Once you get the urge to do your own thing an important stage is to reflect upon your ideas and their feasibility. Once you hit on the right one, you should get a "this is it" feeling. Seeing other sites doing the 'same' thing should just spur you on.



Agreed - IMO, until 2 or more players have saturated the market, competition isn't going to necessarily keep you out.

Two other bits of advice:

1. Find something limited in scope, and build it under constraints. At least to start, assuming that you're going to keep your day job. In other words: can you build something that actually has value, and that you would use, in 40 hours? This is a good exercise for a first startup project, and can keep you from running down a rabbit hole.

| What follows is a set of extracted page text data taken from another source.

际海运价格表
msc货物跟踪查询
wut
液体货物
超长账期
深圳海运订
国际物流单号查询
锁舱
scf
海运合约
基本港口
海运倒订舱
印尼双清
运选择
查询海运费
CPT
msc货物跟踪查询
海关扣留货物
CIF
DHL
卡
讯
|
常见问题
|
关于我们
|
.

2. Decide if this is a side project or a full-time job. If it is a side project, you can build something you like and help it grow slowly, without worrying about your take-home pay right away. If you're going to quit your day job, the stakes are much higher - you can't rely on slow growth (because your rent/mortgage depends on profit), and you should never rely on explosive viral growth (because it probably won't happen to you, no matter how good you are).


Definitely. Most innovation is incremental, not revolutionary. And, in fact, revolutionary innovation is incredibly difficult to pull off. Better make an incremental innovation first to learn the ropes and make some money to fund the revolutionary innovation that you may decide to go for later.